Un feedback est un cadeau, pas une punition, une critique ou un « feedbaffe ». Ce n’est pas non plus « chicaner » sur des détails qui n’ont pas d’importance ou ne sont pas en lien direct avec le poste occupé. L’idéal est de respecter le seuil de Losada qui consiste à faire trois feedbacks positifs pour un feedback d’amélioration. Avant de faire un feedback d’amélioration, je dois me poser quelques questions en lien avec l’utilité et ma légitimité : en quoi ce comportement ou cette manière de faire est un problème ? À quoi ça sert de lui en parler ? En quoi est-ce à moi de le faire ? Que se passerait-il si je ne le fais pas ? Il est probable que si vous ne faites rien, non seulement, cela va continuer voire s’étendre dans l’équipe. Vous ne jouerez pas votre rôle de manager et vous risquez, de plus en plus, de lui faire sentir que son comportement ne va pas, car cela va de plus en plus vous énerver. L’idéal est de pratiquer le feedback en continu, au quotidien (pas des heures et des heures mais environ 15 mn par semaine ou tous les 15 jours en suivi) et pas seulement au moment de l’entretien annuel.
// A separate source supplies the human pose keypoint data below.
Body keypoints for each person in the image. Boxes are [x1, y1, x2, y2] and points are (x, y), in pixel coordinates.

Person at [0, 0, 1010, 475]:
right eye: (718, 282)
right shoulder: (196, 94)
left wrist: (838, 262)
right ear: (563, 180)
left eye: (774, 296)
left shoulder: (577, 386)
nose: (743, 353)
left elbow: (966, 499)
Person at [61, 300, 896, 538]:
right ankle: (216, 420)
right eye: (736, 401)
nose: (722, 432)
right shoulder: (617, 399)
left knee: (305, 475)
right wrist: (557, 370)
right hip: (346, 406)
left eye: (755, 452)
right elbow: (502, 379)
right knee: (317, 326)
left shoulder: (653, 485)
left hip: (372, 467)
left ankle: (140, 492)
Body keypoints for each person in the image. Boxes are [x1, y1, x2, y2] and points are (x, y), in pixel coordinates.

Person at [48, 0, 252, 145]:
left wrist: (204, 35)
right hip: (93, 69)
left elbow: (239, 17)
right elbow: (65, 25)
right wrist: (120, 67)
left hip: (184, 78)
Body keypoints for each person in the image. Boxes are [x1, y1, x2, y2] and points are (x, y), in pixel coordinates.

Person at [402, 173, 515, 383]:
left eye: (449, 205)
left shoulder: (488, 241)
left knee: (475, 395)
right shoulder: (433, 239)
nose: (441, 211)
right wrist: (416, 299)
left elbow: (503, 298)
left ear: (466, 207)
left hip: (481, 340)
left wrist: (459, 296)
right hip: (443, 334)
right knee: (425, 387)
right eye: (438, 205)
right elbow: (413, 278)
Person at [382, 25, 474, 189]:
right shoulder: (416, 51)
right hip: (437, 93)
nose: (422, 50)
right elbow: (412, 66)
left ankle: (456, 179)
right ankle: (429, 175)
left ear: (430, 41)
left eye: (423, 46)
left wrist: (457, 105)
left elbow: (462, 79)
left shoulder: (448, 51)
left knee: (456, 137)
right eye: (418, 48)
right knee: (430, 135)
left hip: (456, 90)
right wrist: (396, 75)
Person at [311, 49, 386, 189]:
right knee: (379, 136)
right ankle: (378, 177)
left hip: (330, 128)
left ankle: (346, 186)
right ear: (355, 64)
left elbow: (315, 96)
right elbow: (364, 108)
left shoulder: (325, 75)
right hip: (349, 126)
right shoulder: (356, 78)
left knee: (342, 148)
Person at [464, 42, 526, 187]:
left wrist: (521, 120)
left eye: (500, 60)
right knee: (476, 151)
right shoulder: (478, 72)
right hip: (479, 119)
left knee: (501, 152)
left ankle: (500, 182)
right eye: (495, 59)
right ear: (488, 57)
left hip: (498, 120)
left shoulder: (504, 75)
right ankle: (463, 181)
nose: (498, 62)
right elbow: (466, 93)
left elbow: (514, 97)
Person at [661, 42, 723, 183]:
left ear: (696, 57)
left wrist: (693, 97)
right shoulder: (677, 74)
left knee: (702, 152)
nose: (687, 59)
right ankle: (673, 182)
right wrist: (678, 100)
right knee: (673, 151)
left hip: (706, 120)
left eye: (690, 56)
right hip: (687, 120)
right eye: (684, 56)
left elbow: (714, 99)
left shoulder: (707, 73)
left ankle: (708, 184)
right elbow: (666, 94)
Tant que votre collaborateur ne visualise pas bien ce qu’il doit changer aucune chance qu’il fasse autrement. Votre rôle est de l’accompagner après lui avoir fait prendre conscience des limites de sa façon de faire actuelle. En effet, le développement passe de plus en plus par les compétences comportementales, au-delà du technique. Et envoyer en formation est insuffisant car acquérir des compétences comportementales repose surtout sur une mise en pratique. Vous le ferez bouger si vous le faites réfléchir au maximum. Il ne s’agit pas de lui dire comment faire mais plutôt de l’accompagner à monter une marche par rapport à une habitude qui n’est pas totalement efficace et dont il n’a pas pleinement conscience (sinon il aurait déjà changé sa manière de faire). Vous l’aiderez à accoucher de son plan d’actions en préparant l’avenir et en l’aidant à prendre de la hauteur.
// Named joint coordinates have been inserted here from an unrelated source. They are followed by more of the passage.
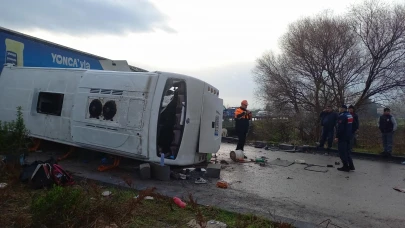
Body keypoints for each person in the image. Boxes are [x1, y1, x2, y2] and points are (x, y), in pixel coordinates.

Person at [335, 105, 355, 172]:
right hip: (349, 136)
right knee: (347, 151)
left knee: (342, 152)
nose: (339, 109)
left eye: (339, 108)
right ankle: (351, 166)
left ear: (342, 109)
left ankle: (345, 166)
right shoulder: (349, 115)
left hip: (343, 136)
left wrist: (337, 136)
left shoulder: (342, 116)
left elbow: (340, 128)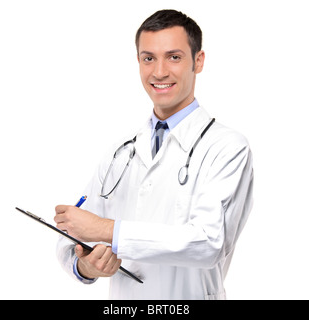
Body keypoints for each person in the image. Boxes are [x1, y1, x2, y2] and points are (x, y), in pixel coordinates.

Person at [54, 9, 254, 300]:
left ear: (198, 62)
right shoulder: (120, 152)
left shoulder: (227, 147)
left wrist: (107, 230)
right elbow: (70, 240)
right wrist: (87, 266)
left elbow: (208, 243)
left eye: (174, 57)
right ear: (138, 62)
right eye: (149, 58)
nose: (159, 72)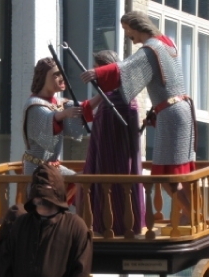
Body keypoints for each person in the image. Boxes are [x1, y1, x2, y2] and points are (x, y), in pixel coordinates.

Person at [81, 11, 196, 222]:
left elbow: (127, 68)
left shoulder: (151, 48)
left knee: (168, 175)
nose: (127, 35)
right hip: (181, 109)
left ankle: (193, 216)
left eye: (126, 29)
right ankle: (191, 215)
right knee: (181, 169)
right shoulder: (167, 44)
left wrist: (98, 74)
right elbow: (165, 83)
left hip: (171, 113)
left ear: (136, 26)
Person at [81, 50, 145, 236]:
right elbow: (92, 104)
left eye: (98, 70)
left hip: (112, 167)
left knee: (113, 185)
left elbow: (104, 142)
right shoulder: (127, 96)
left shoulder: (114, 102)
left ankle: (111, 223)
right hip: (124, 165)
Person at [22, 57, 84, 185]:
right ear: (44, 78)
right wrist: (64, 114)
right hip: (38, 169)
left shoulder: (59, 103)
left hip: (54, 167)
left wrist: (104, 96)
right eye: (56, 74)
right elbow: (49, 118)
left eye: (62, 73)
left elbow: (84, 108)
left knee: (82, 182)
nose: (62, 78)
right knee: (43, 202)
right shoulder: (34, 105)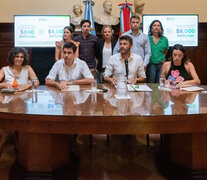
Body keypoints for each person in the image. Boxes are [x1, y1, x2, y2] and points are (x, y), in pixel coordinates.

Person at [0, 47, 39, 158]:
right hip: (7, 102)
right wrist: (4, 84)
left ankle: (21, 147)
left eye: (22, 57)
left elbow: (36, 82)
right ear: (13, 57)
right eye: (17, 56)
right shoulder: (5, 69)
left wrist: (27, 85)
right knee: (8, 122)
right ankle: (4, 144)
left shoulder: (27, 68)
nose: (19, 59)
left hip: (24, 102)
À FAIRE. Préparez votre feedback avec des faits précis pour qu’ils soient indiscutables. Choisissez bien vos mots d’introduction pour nommer le comportement à faire évoluer. Ce ne doit être ni un jugement sur ce qu’il est (sa personnalité) ni un reproche déguisé. Faites toujours votre feedback en tête à tête, pas en réunion d’équipe sauf si tout le monde est concerné par le même sujet de progrès. Demandez au collaborateur s’il est d’accord avec vos observations avant de lui proposer le comportement sur lequel vous l’aiderez à se développer (si vous êtes convaincu qu’une évolution est possible et que vous voulez réellement l’aider à progresser).